Surrogate keys are identified in Node Definition with:

isSurrogateKey: true

Configuration and Customization

You can configure surrogate keys in different ways:

  • YAML configuration: Add isSurrogateKey: true to the Node definition.
  • Custom templates: Modify templates to change how surrogate keys are created. This can include applying surrogate keys to fact tables, using naming conventions, or replacing IDENTITY with a sequence or hash-based key.

Example Use Cases

Surrogate keys can be generated in one node and referenced downstream in other Nodes.

In this example:

  • The Dimension Node creates the CUSTOMER_KEY.
  • The Staging Node references CUSTOMER_KEY to align customer data with orders.
  • The Fact Node uses the same CUSTOMER_KEY to join sales back to customers.
-- Dimension node with surrogate key
CREATE TABLE DIM_CUSTOMER (
CUSTOMER_KEY NUMBER AUTOINCREMENT,
CUSTOMER_ID VARCHAR,
CUSTOMER_NAME VARCHAR,
PRIMARY KEY (CUSTOMER_KEY)
);

-- Staging node referencing the surrogate key
CREATE TABLE STG_CUSTOMER_ORDERS (
CUSTOMER_KEY NUMBER, -- reference to DIM_CUSTOMER surrogate key
ORDER_ID VARCHAR,
ORDER_DATE DATE
);

-- Fact node referencing both dimension and staging data
CREATE TABLE FACT_SALES (
SALES_KEY NUMBER AUTOINCREMENT,
CUSTOMER_KEY NUMBER, -- reference to DIM_CUSTOMER surrogate key
ORDER_ID VARCHAR,
SALES_AMOUNT FLOAT
);

Hash-Based Keys

You can also create surrogate keys by hashing business keys. This produces repeatable values that are consistent across environments.

{% if col.isSurrogateKey %}
MD5(TO_VARCHAR(business_key_column))
{% endif %}

info

Coalesce supports MD5, SHA1, and SHA256 hash algorithms.

Incremental Load Behavior

  • New records: Coalesce generates new surrogate keys using Snowflake identity columns.
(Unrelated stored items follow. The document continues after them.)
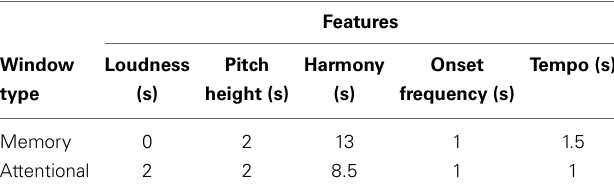
Table 3 | Optimal memory and attentional window durations for each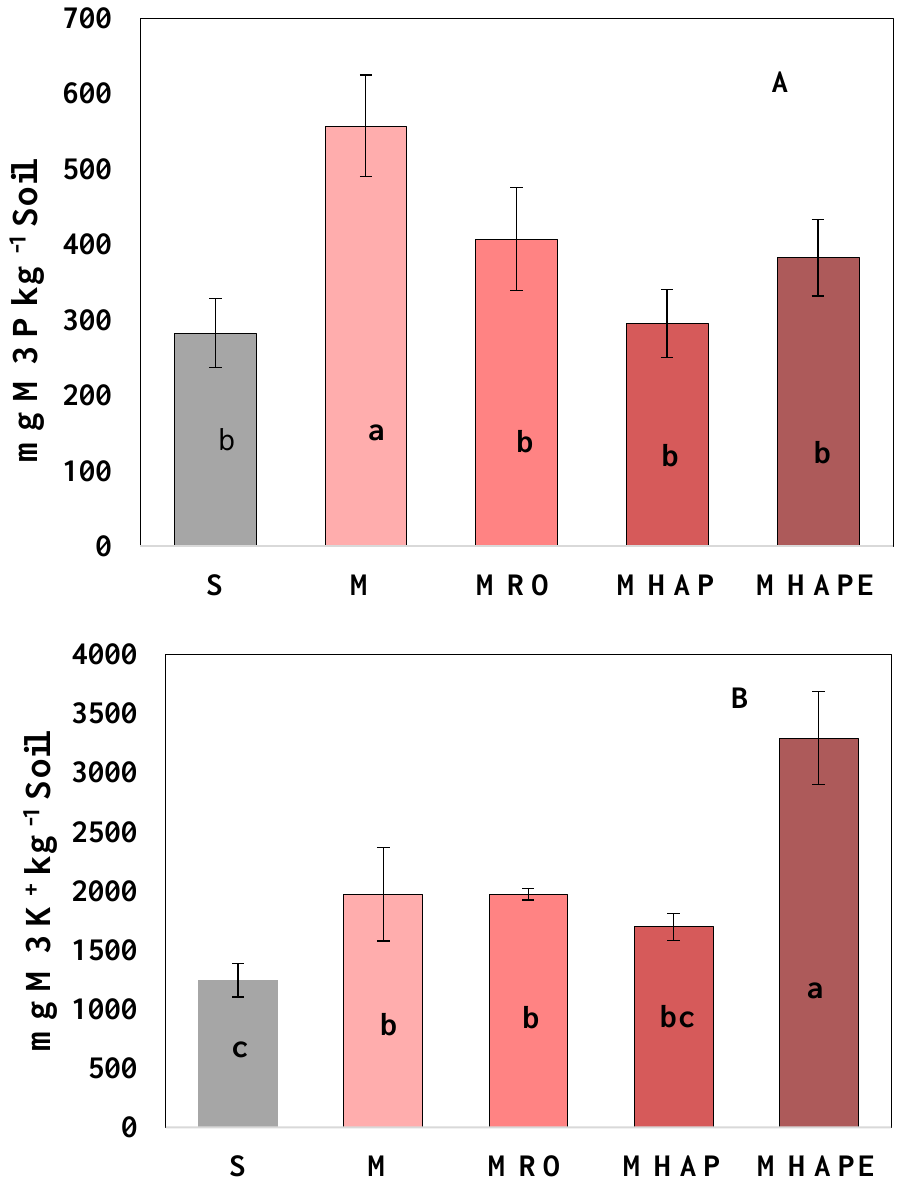
Figure 6. The effect of treatments on Mehlich3 (M3) extractable soybean soil P ( A ), and K ( B ) concentrations. The mean was calculated for n = 4; the vertical bar represents the standard deviation of the mean. Here, S = soil control; M = manure control; MRO = manure + red oak biochar; MHAP = manure + highly alkaline porous biochar; MHAPE = manure + corn feedstock autothermal porous Fe-engineered biochar. Different letters show the treatments that are statistically different at p < 0.05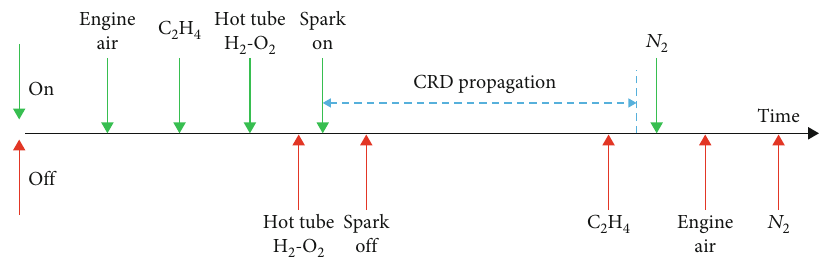
Figure 2: Time sequence of experimental tests.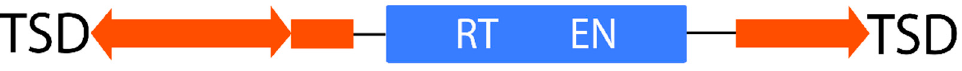
Figure 4. Structure of Penelope-like elements (PLEs).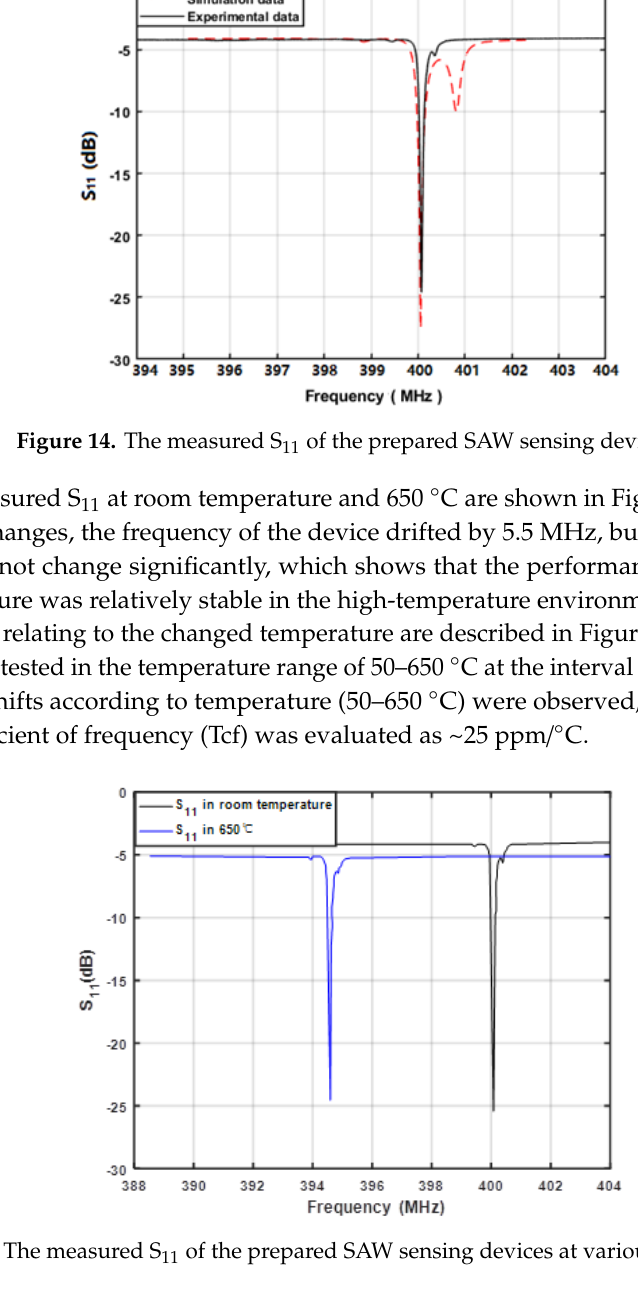
Figure 16. The measured frequency shift according to temperature (50 – 650 °C).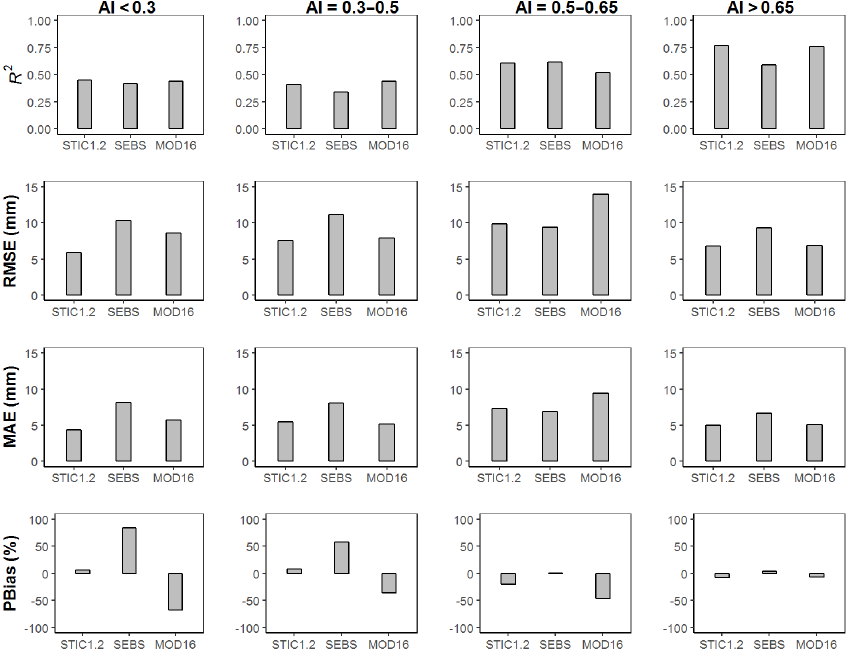
Figure 6. Evaluation of 8-day cumulative ET from STIC1.2, SEBS, and MOD16 for each long-term aridity index (AI) category.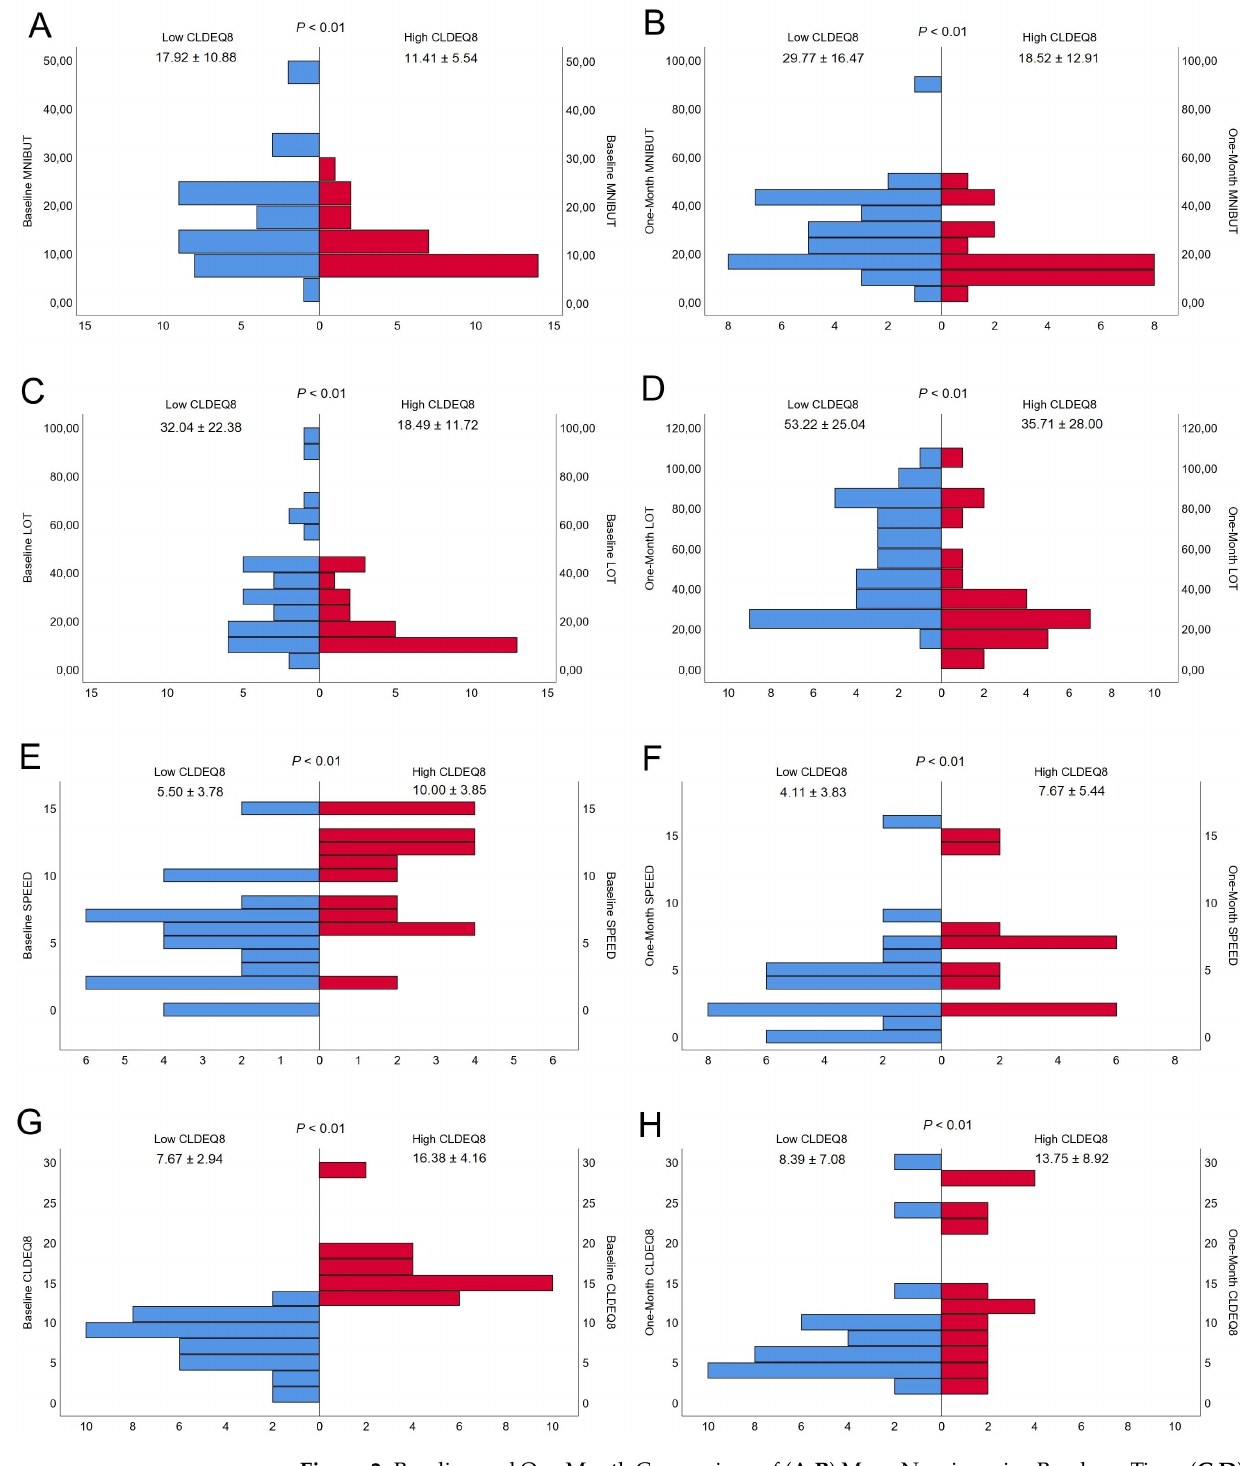
Figure 2. Baseline and One Month Comparison of ( A , B ) Mean Non-invasive Break-up Time, ( C , D ) Lid Opening Time (LOT), ( E , F ) Standard Patient Evaluation of Eye Dryness (SPEED) and ( G , H ) Contact Lens Dry Eye Questionnaire (CLDEQ-8). The figure consists of eight pyramid-shaped graphs, with four left representing the baseline measurements and four right representing the measurements taken one month later.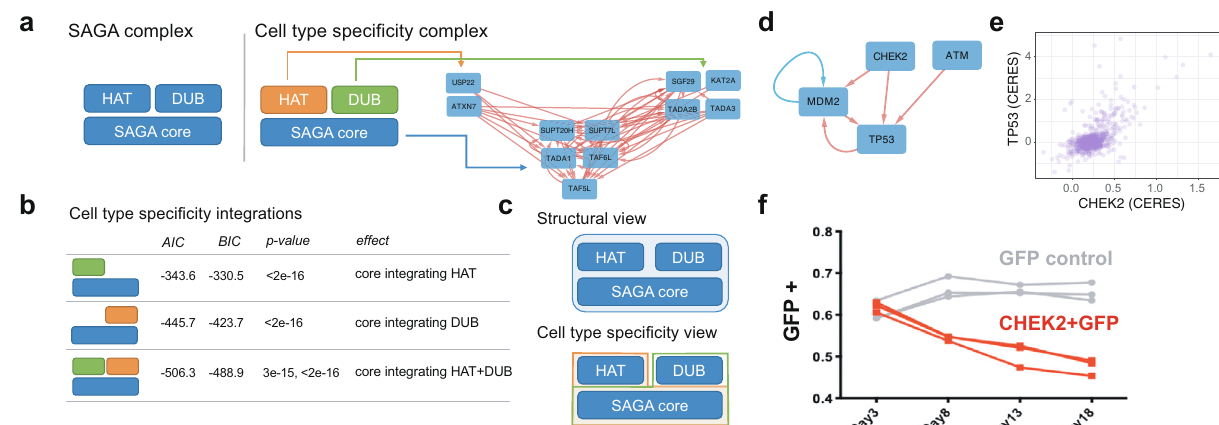
Fig. 4 Two vignettes on cell-type-speci fi c prediction networks. a A simplistic diagram of key functional modules in the SAGA complex includes a Histone Acetyl Transferase (HAT) module, a De-Ubiquitinating (DUB) module and core complex members (SAGA core) that are thought to be structural. The subnetwork to the right was extracted from a Louvain community containing the SAGA complex and its associated enzymatic modules. The edges are predictive relationships of CERES scores in our fi nal models. When comparing the density of the edges between functional modules, the sparsity of the red edges between HAT and DUB modules is visually striking (comparing green to orange vs. green to blue and orange to blue). b A simple multivariate linear regression model (for interpretability) was used to rationalize the network structure. The aggregate measures of cell-type-speci fi c phenotypes for each functional model were created by averaging the CERES scores of individual genes in each module from ( a ). HAT or DUB, as well as HAT and DUB cell-type- speci fi c features, were found to be independent predictors of the cell-type-speci fi c phenotype of the SAGA core complex (measured by the Akaike information criterion (AIC), Baye ’ s information criterion (BIC), and P value of model coef fi cients based on two-sided t tests). c A diagram of the difference between the static, structural, view of the SAGA complex that suggests an integrated molecular machine that is built from its constituent modules, and a cell-type speci fi city view of the SAGA complex that suggests plasticity in module requirements across cell lines is genetically integrated by the SAGA core. d CHEK2 and TP53 interactions in our functional networks are presented from their Louvain community. Red arrow are CERES prediction relationships and the blue arrow is an RNA-seq feature. e CERES scores for TP53 and CHEK2 across all cell lines in the Broad institute ’ s dependency map data (19Q3). f To demonstrate the role of CHEK2 in the absence of DNA damage in already transformed cell lines, we performed an “ add back ” experiment where we infected CHEK2 mutant Colo678 cells with a functional copy of CHEK2 marked with GFP. Partially transduced cells can be used to measure fi tness changes via a GFP competition experiment. Partially infected pools are monitored for the GFP + proportion of cells (n = 3 replicates). Depletion occurs when the fi tness of the infected cell decreases. The control is GFP alone. Source data are provided as a Source Data fi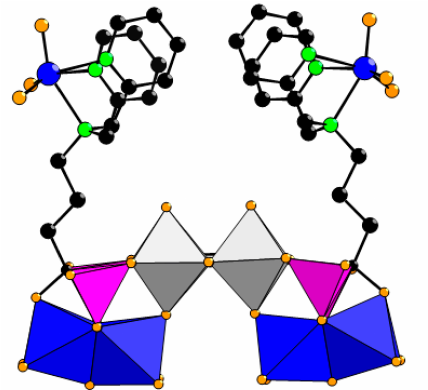
Figure 5. Mixed polyhedral/ball-and-stick representation of the mixed-valent POM [(Mo V 2 O 4 )(Mo VI 2 O 6 ) 2 {O 3 PC(O)(C 3 H 6 N(CH 2 C 5 H 4 N) 2 (Mo VI O 3 ))PO 3 } 2 ] 8 − in NH 4 Mo 6 (AlePy 2 Mo) 2 ; blue octahedra: Mo VI O 6 , grey octahedra: Mo V O 6, blue spheres: Mo VI , pink tetrahedra: P, orange spheres: O, black spheres: C, green spheres: N; hydrogen atoms have been omitted for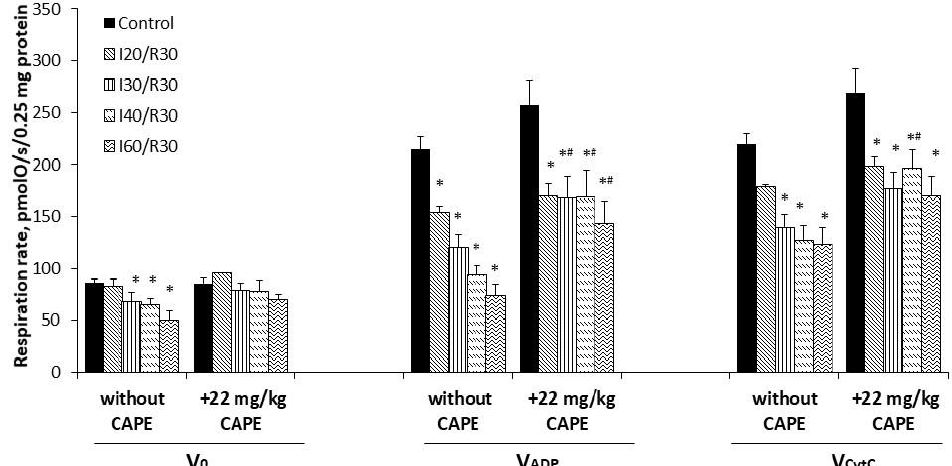
Figure 3. Effect of ischemia/reperfusion and CAPE on mitochondrial routine and state 3 respiration rate with glutamate/malate as substrates. Mitochondrial respiration rate was measured, as described in the Materials and Methods section, using 5 mM glutamate + 5 mM malate as substrates. V 0 —routine respiration rate in the presence of 0.25 mg/mL of the mitochondria and substrates; V ADP —state 3 respiration rate in the presence of 1 mM ADP; V CytC —state 3 respiration rate in the presence of 32 µ M cytochrome c; * p < 0.05 vs. the respective control; # p < 0.05 vs. ischemia/reperfusion without CAPE. One-way ANOVA followed by a Fisher’s LSD post hoc test were used to compare the effects.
The keys continue incrementing from the highest existing value.
  • SCD Type 2 dimensions:
    • New business entities get new surrogate keys.
    • Changed attributes create new versions with new surrogate keys while keeping the same business key.
    • Unchanged records keep their existing surrogate keys.
  • Process steps:
    1. Incoming records are compared against existing ones using business keys.
    2. New surrogate keys are assigned only to new or changed records.
    3. Existing surrogate keys are preserved when records don’t change.
    4. Referential integrity is maintained with Fact Nodes.

Migration Considerations

When migrating legacy data into Coalesce:

  • Existing surrogate keys can be loaded directly. New records will continue incrementing from the last inserted value, because Coalesce uses Snowflake identity columns by default.
  • Identity columns in Snowflake can’t be reseeded or restarted. To avoid overlaps with legacy keys, you can:
    • Use a custom dimension Node template with a parameter such as SK_START_VALUE to set the starting value.
    • Use a Snowflake sequence instead of an identity column, seeded above the maximum legacy key.
{% if col.isSurrogateKey %}
identity start {{ parameters.SK_START_VALUE }} increment 1
{% endif %}

If you configure a dimension to use a sequence, you can view it in:

SELECT * FROM INFORMATION_SCHEMA.SEQUENCES;

Identity-based surrogate keys don’t appear here because they are defined in the table itself.

Best Practices

  • Use surrogate keys in both Dimension and Fact Nodes for consistent joins.
  • Ensure there are no overlaps when migrating legacy data.
  • Use surrogate keys for SCD Type 2 to handle historical versions.
  • Consider hash-based keys for deterministic, reproducible IDs.